▶ _Consignes à suivre_:
1. Répondez à ces questions à partir de la critique de Kinatay :
(a) Quelle ville le cinéaste filme-t-il, avec ses habitants et leur quotidien ?
(b) Quel rang Kinatay occupe-t-il parmi les films de Brillante Mendoza ?
(c) Dans quelle section le film a-t-il été présenté à Cannes ?
2. Recopiez un passage de la critique de Kinatay sans rien y changer : partez des mots « Le film philippin » et arrêtez-vous après « confort des autres. ».
3. Relevez tous les titres de films de Brillante Mendoza cités dans la critique de Kinatay.
--- Extrait du texte ---
Le film philippin qui a déclenché une polémique à Cannes. Notre critique de Kinatay, suivie de l’interview du réalisateur, Brillante Mendoza.
Quand l’horreur absolue s’invite dans le quotidien, on obtient un film trash, sec, dérangeant et dont le propos s’avère tristement pertinent. S’appuyant sur le point de vue d’un jeune homme banal qui devient complice malgré lui du meurtre abominable d’une prostituée, Kinatay dénonce non seulement les pratiques inhumaines des gangs mais dresse par là même un tableau terrifiant et sans concession du monde moderne, qui cannibalise les plus faibles pour assurer le confort des autres.
Comme le ferait un documentariste, le cinéaste Brillante Mendoza saisit l’effervescence de la ville de Manille, filmant les habitants et leur quotidien, avant de dévoiler son univers underground avec un réalisme viscéral, le film atteignant des sommets de violence graphique et psychologique.
Septième film de Brillante Mendoza (Slingshot, Serbis), l’un des chefs de file du renouveau du cinéma philippin, Kinatay a reçu en dépit de ses qualités un accueil hostile lors de sa présentation en Compétition Officielle à Cannes, recueillant parfois des critiques extrêmement virulentes. Il semble que le public de la Croisette n’ait pas su apprécier le réalisme viscéral de cette nuit d’horreur contée en temps réel et dont le propos s’avère des plus perturbants.
--- Données affichées ---
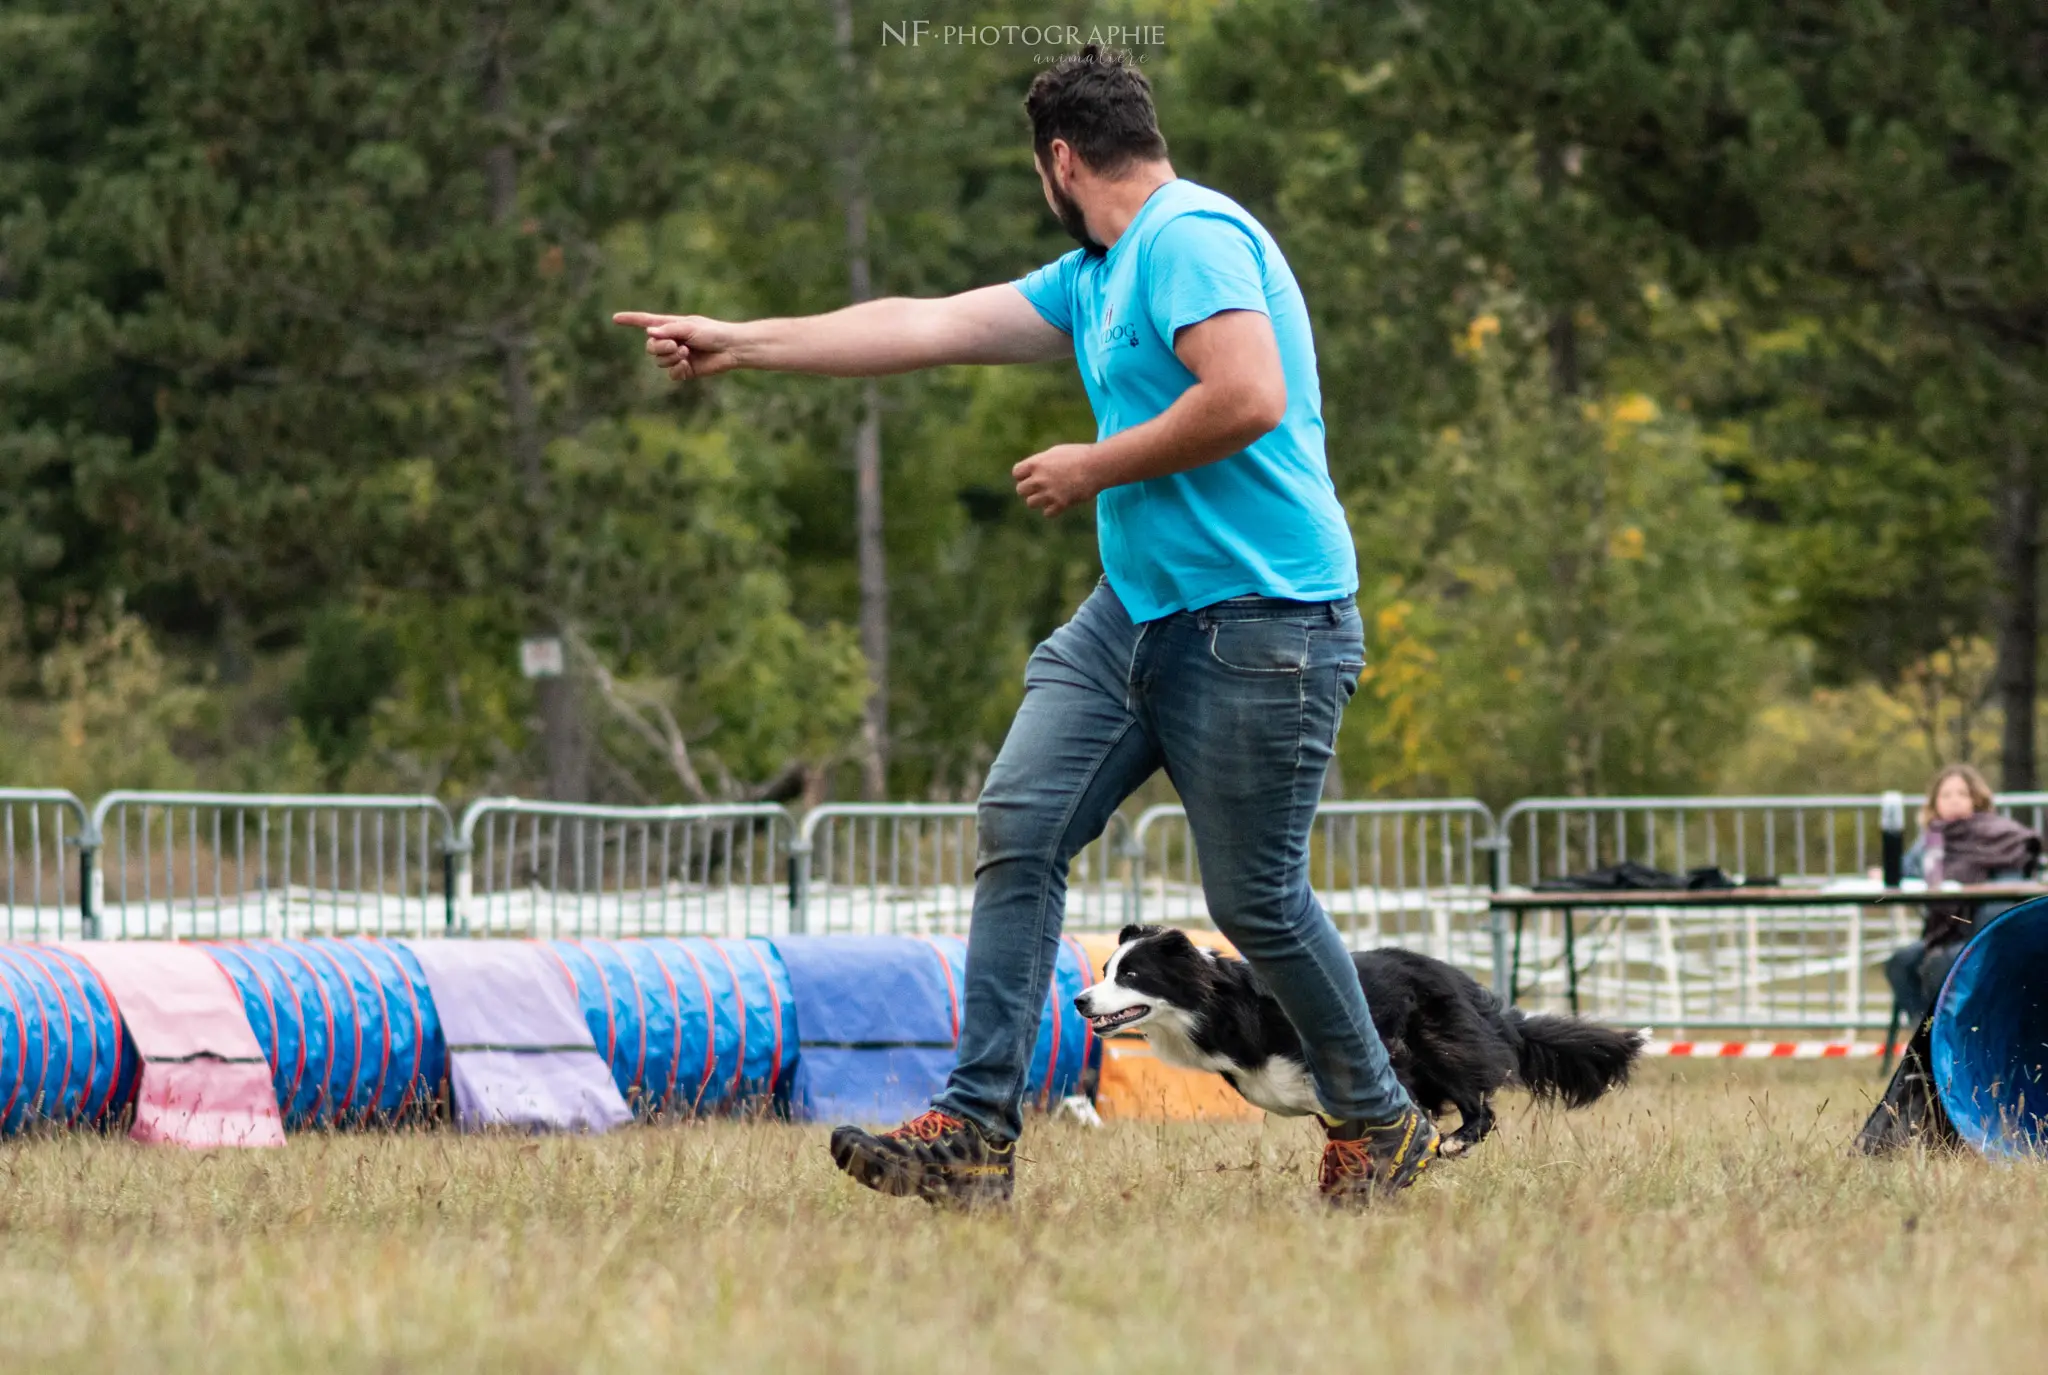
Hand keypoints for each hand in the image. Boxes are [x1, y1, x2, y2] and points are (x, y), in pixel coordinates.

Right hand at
---
▶ _Réponses_:
1.
(a) Manille.
(b) C'est son septième film.
(c) En Compétition Officielle.

2.
Le film philippin qui a déclenché une polémique à Cannes. Notre critique de Kinatay, suivie de l’interview du réalisateur, Brillante Mendoza.
Quand l’horreur absolue s’invite dans le quotidien, on obtient un film trash, sec, dérangeant et dont le propos s’avère tristement pertinent. S’appuyant sur le point de vue d’un jeune homme banal qui devient complice malgré lui du meurtre abominable d’une prostituée, Kinatay dénonce non seulement les pratiques inhumaines des gangs mais dresse par là même un tableau terrifiant et sans concession du monde moderne, qui cannibalise les plus faibles pour assurer le confort des autres.

3. Kinatay, Slingshot, Serbis